- **EXTRACT**
════

Trinidadian and Tobagonian economist

Reema Harrysingh-Carmona (born 22 November 1970) is a Trinidadian and Tobagonian economist who served as the First Lady of Trinidad and Tobago from 2013 until 2018. She is the wife of the fifth President of the Republic of Trinidad and Tobago, Anthony Carmona.

==Early life==
Reema Harrysingh Carmona was born in Hoboken, New Jersey. Her father, the late Cobee Harrysingh, was a retired engineering contractor and her mother is Savitri Seeteram-Harrysingh. She was the daughter of Indo-Trinidadian parents, and attended St. Brigid's Girls' Roman Catholic and Iere High School, both in Siparia, Trinidad and Tobago. After passing ninth, she passed 'O' Level from the Caribbean Examinations Council. She migrated to Canada where she attended Cairine Wilson High School in Ottawa. She subsequently attended the University of Ottawa, from which she obtained a degree of Bachelor of Science in Economics. She and the President Carmona have two children, Christian (b. 1999) and Anura (b. 2002). Her religious affiliation is Sanātanī Hinduism, although her husband President Anthony Carmona is a Roman Catholic Christian of Cocoa panyol descent.

Harrysingh-Carmona lived in the United States and Canada before relocating to Trinidad.

==Career==
After 11 years in Canada, Harrysingh-Carmona returned to Trinidad and Tobago, where she worked both at the Point Lisas Industrial Port Development Corporation (PLIPDECO) and the Small Business Development Corporation.

==First Lady==
She is married to Anthony Carmona, who is 17 years her senior and who served as the fifth president of the Republic of Trinidad and Tobago from 2013 to 2018. In 1997, they exchanged vows in the Catholic La Davina Pastora Church in south Trinidad. Her social work includes support for the Diabetes Association, Children Obesity prevention, and Autism Awareness, among others.

════

- **DATASET**

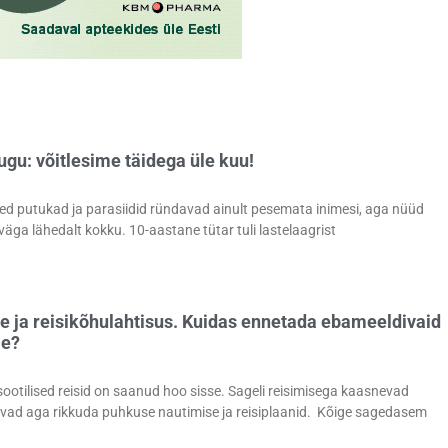
gu: võitlesime täidega üle kuu!
sed putukad ja parasiidid ründavad ainult pesemata inimesi, aga nüüd
väga lähedalt kokku. 10-aastane tütar tuli lastelaagrist
e ja reisikõhulahtisus. Kuidas ennetada ebameeldivaid
me?
otilised reisid on saanud hoo sisse. Sageli reisimisega kaasnevad
vad aga rikkuda puhkuse nautimise ja reisiplaanid. Kõige sagedasem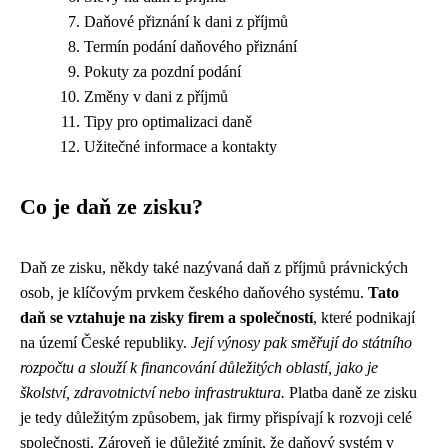
Daňové přiznání k dani z příjmů
Termín podání daňového přiznání
Pokuty za pozdní podání
Změny v dani z příjmů
Tipy pro optimalizaci daně
Užitečné informace a kontakty
Co je daň ze zisku?
Daň ze zisku, někdy také nazývaná daň z příjmů právnických
osob, je klíčovým prvkem českého daňového systému.
Tato
daň se vztahuje na zisky firem a společností
, které podnikají
na území České republiky.
Její výnosy pak směřují do státního
rozpočtu a slouží k financování důležitých oblastí, jako je
školství, zdravotnictví nebo infrastruktura.
Platba daně ze zisku
je tedy důležitým způsobem, jak firmy přispívají k rozvoji celé
společnosti. Zároveň je důležité zmínit, že daňový systém v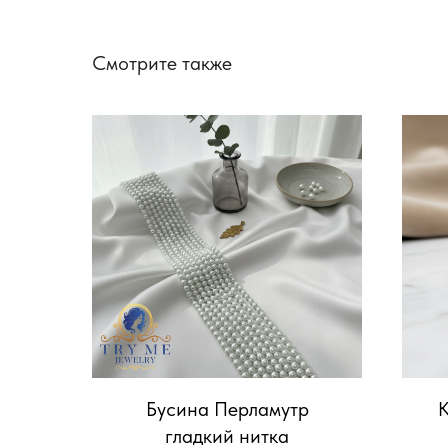
Смотрите также
Бусина Перламутр
К
гладкий нитка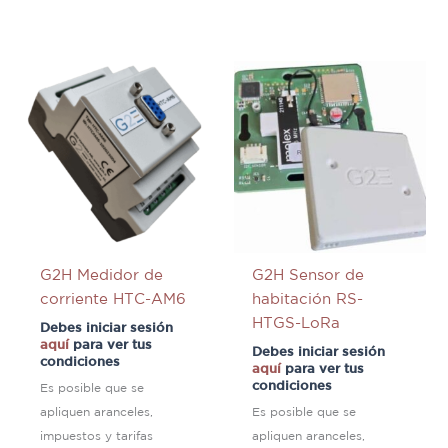
G2H Medidor de
G2H Sensor de
corriente HTC-AM6
habitación RS-
HTGS-LoRa
Debes iniciar sesión
aquí
para ver tus
Debes iniciar sesión
condiciones
aquí
para ver tus
condiciones
Es posible que se
apliquen aranceles,
Es posible que se
impuestos y tarifas
apliquen aranceles,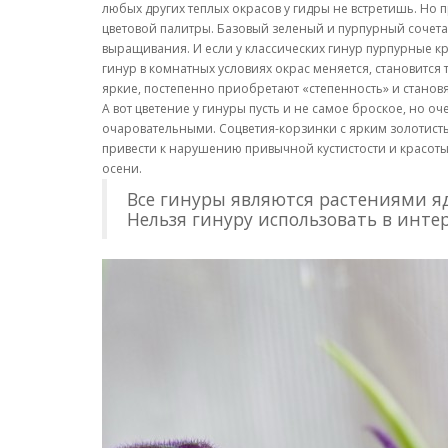
любых других теплых окрасов у гидры не встретишь. Но
цветовой палитры. Базовый зеленый и пурпурный сочетаю
выращивания. И если у классических гинур пурпурные кр
гинур в комнатных условиях окрас меняется, становится
яркие, постепенно приобретают «степенность» и становя
А вот цветение у гинуры пусть и не самое броское, но 
очаровательными. Соцветия-корзинки с ярким золотистым
привести к нарушению привычной кустистости и красоты
осени.
Все гинуры являются растениями я
Нельзя гинуру использовать в инте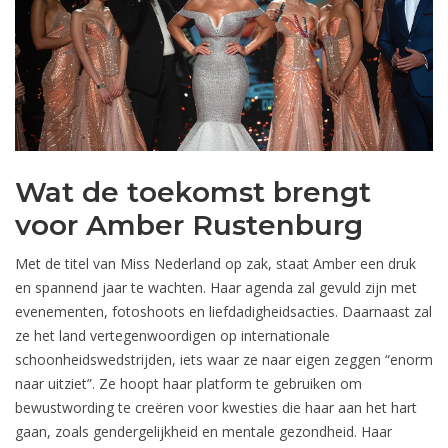
Wat de toekomst brengt
voor Amber Rustenburg
Met de titel van Miss Nederland op zak, staat Amber een druk
en spannend jaar te wachten. Haar agenda zal gevuld zijn met
evenementen, fotoshoots en liefdadigheidsacties. Daarnaast zal
ze het land vertegenwoordigen op internationale
schoonheidswedstrijden, iets waar ze naar eigen zeggen “enorm
naar uitziet”. Ze hoopt haar platform te gebruiken om
bewustwording te creëren voor kwesties die haar aan het hart
gaan, zoals gendergelijkheid en mentale gezondheid. Haar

════

- **PROBLEMS AND TASKS**
**a)** Which schools and universities did Reema Harrysingh-Carmona attend, according to the Harrysingh-Carmona biography? List them all.
**b)** Do the following statements agree with the Harrysingh-Carmona biography? Answer yes or no for each, and quote the words that decide it.
(i) She was born in Siparia, Trinidad and Tobago.
(ii) She and Anthony Carmona married in 1997.
(iii) She spent 11 years in Canada before returning to Trinidad and Tobago.

- **ANSWERS GIVEN**
**a)**
- St. Brigid's Girls' Roman Catholic
- Iere High School
- Cairine Wilson High School
- University of Ottawa

**b)**
(i) No: "Reema Harrysingh Carmona was born in Hoboken, New Jersey."
(ii) Yes: "In 1997, they exchanged vows in the Catholic La Davina Pastora Church in south Trinidad."
(iii) Yes: "After 11 years in Canada, Harrysingh-Carmona returned to Trinidad and Tobago"